Dr. McGuire's research interests are in organismal diversification, with a special emphasis on the evolutionary biology of reptiles, amphibians, and hummingbirds.
Evolution of Organismal Diversity
Dr. McGuire's research aims to connect several aspects of the evolution of organismal diversity, including lineage diversification, historical biogeography, and the influence of morphological, physiological, and molecular evolution on organismal performance.
Though his research is rooted in phylogenetic systematics, Dr. McGuire uses several approaches to gain insight into evolutionary processes. His research combines phylogenetics, population genetics, comparative methods, and experimental approaches for field measurement of locomotor and physiological performance.

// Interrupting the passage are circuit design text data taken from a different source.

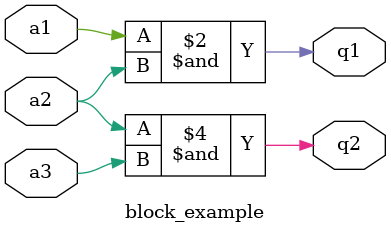
<source format=sv>
`timescale 1ns / 1ps

module block_example(
    input wire a1,
    input wire a2,
    input wire a3,
    output reg q1,
    output reg q2
    );

always begin : first_block //begin first block
q1 <= a1 & a2;
end : first_block  //end of first block (optional but increases readability)

always begin : second_block   //begin second block
q2 <= a2 & a3;
end : second_block  //end of second block
      
endmodule
</source>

The Historical Biogeography of Sulawesi
Much of Dr. McGuire's research is dependent on fieldwork undertaken in Southeast Asia (especially Indonesia), where the herpetofauna is among the least known and most endangered.

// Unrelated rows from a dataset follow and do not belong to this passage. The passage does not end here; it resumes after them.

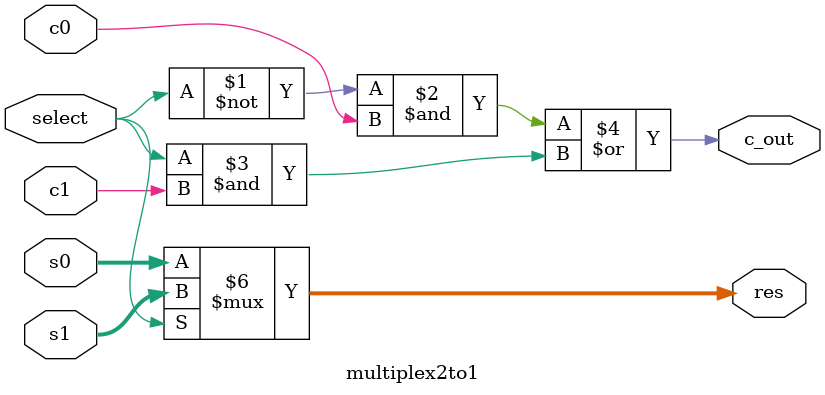
<source format=v>
module linear_save_adder(
	input [7:0]a,b,
	input c_in,
	output [7:0]sum,
	output c_out
	);
	
	
	wire w1,w2,w3;
	wire [3:0]samp_sum00,samp_sum01,samp_sum10,samp_sum11;
	wire c_out00,cout01,mux_c0,c_out10,c_out11;
	
	// adder u_addername_carry
	ripple_carry_adder u00(a[3:0],b[3:0],1'b0,samp_sum00,c_out00);
	ripple_carry_adder u01(a[3:0],b[3:0],1'b1,samp_sum01,c_out01);
	multiplex2to1 m0(.select(c_in),.s0(samp_sum00),.s1(samp_sum01),.c0(c_out00),.c1(c_out01),.res(sum[3:0]),.c_out(mux_c0));

	ripple_carry_adder u10(a[7:4],b[7:4],1'b0,samp_sum10,c_out10);
	ripple_carry_adder u11(a[7:4],b[7:4],1'b1,samp_sum11,c_out11);
	multiplex2to1 m1(.select(mux_c0),.s0(samp_sum10),.s1(samp_sum11),.c0(c_out10),.c1(c_out11),.res(sum[7:4]),.c_out(c_out));
	
	
	
endmodule
	
module ripple_carry_adder(
	input [3:0]a,
	input [3:0]b,
	input c_in,
	output [3:0]sum,
	output c_out
	);
	
	wire w1,w2,w3,w4;
	full_adder u1(a[0],b[0],c_in,sum[0],w1);
	full_adder u2(a[1],b[1],w1,sum[1],w2);
	full_adder u3(a[2],b[2],w2,sum[2],w3);
	full_adder u4(a[3],b[3],w3,sum[3],c_out);
endmodule

module full_adder(
	input a,b,c_in,
	output sum,c_out
	);

	assign sum = a^b^c_in;
	assign c_out = ((a^b)&c_in)|(a&b) ;

endmodule

module multiplex2to1(
	input select,c0,c1,
	input [3:0]s0,s1,
	output [3:0]res,
	output c_out
	);

	assign c_out = ((~select)&c0)|(select&c1);
	assign res = (select == 0) ? s0 : s1; 

endmodule


























</source>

One such project is an investigation of the historical biogeography of the mega-diverse Indonesian island of Sulawesi. This study integrates phylogenetic and coalescent-based population genetic analyses of multilocus DNA sequence data for frogs, lizards, and monkeys to understand (1) how the complex tectonic history of Sulawesi (which is comprised of multiple paleo-islands) led to initial diversification of Sulawesi fauna, and (2) the factors that have prevented these species from merging once Sulawesi became a single contiguous land mass.

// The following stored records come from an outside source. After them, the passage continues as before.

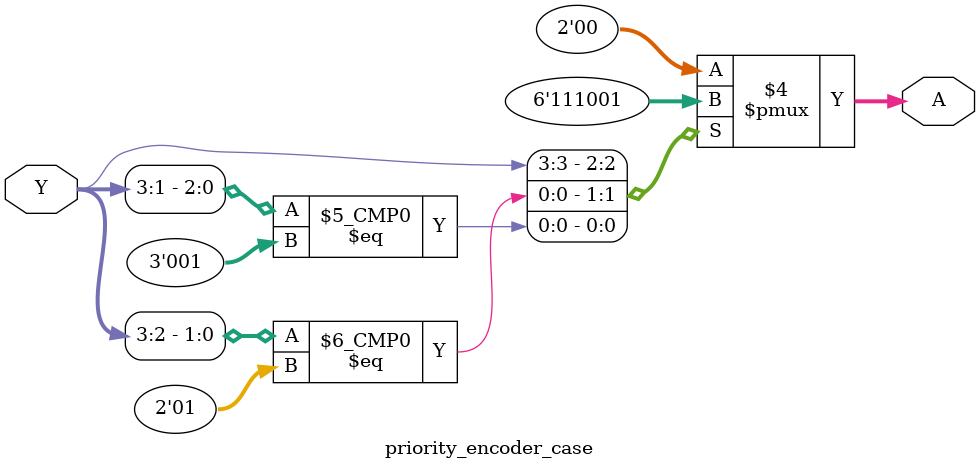
<source format=v>




module priority_encoder_case(
    input  [3:0] Y,       // Y = {Y3, Y2, Y1, Y0}
    output reg [1:0] A
);
    always @(*) begin
        casez (Y)
            4'b1???: A = 2'b11; // Y3 active
            4'b01??: A = 2'b10; // Y2 active
            4'b001?: A = 2'b01; // Y1 active
            4'b0001: A = 2'b00; // Y0 active
            default: A = 2'b00; // All 0
        endcase
    end
endmodule








</source>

The Diversification and Evolution of Hummingbirds
Another major project in Dr. McGuire’s laboratory investigates the diversification of hummingbirds, and the evolution of high-elevational occurrence in this remarkable group. Although hummingbirds utilize the most energetically costly form of vertebrate locomotion, they nevertheless are most diverse at high elevation in the Andes Mountains where flight should be most challenging.
Our team is combining analyses of hummingbird phylogeny, molecular evolution of hemoglobin genes (which code for the oxygen-transport proteins), and respiratory physiological performance (i.e., hypoxia resistance, hovering metabolic rate, etc.) across altitudinal gradients in the Andes to understand how hummingbirds have succeeded in colonizing high-altitude habitats.
Dr. McGuire: Q&A
Why did you decide to become a scientist?
At some level, I really had no choice in the matter. From my earliest recollections, I was fascinated by reptiles and amphibians. Even in grade school my dream was to become a herpetologist. Nevertheless, I almost missed my opportunity because I allowed a misguided sense of pragmatism to lead me down a different path when I attended university (my bachelor’s degree was in finance rather than biology). A chance encounter with a herpetologist who took me under his wing provided my introduction to herpetological research. I ultimately committed to a career in science while visiting the amazing Isla Santa Catalina in the Sea of Cortez – an island on which virtually every species is endemic. I realized at that moment that - no matter the cost - I needed to commit my life to studying biological diversity.
What led you to the questions you are now investigating in your research?
I have to admit that I essentially stumbled into my comparative Sulawesi biogeography research program. I was working on the role that body size evolution and scaling relationships played in the evolution of gliding performance in flying lizards. Because this project required a phylogenetic framework, I conducted fieldwork throughout SE Asia sampling flying lizards. When that work took me to Sulawesi, I realized based on my collections that flying lizards would be an appropriate model system to test hypotheses related to Sulawesi biogeography.
My work with hummingbirds had a similar origin, but our latest work on hemoglobin molecular evolution and comparative physiological performance across elevational gradients was a natural extension of our previous work investigating morphological evolution and flight kinematics across these same elevational transects.
What do you enjoy most about your research?
One particularly enjoyable aspect of my work occurs when I have the opportunity analyze a data set for the first time. With the sort of work that I do, it often takes years to complete a project because I generally need to perform extensive fieldwork to obtain genetic samples or performance data. Thus, when I finally have that opportunity to interpret analytical results that provide a crucial test of a particular hypothesis, it is very exciting and fulfilling.
I also thoroughly enjoy fieldwork, which takes me to amazing places few people have the opportunity to experience, while allowing me to study my focal species in their own element.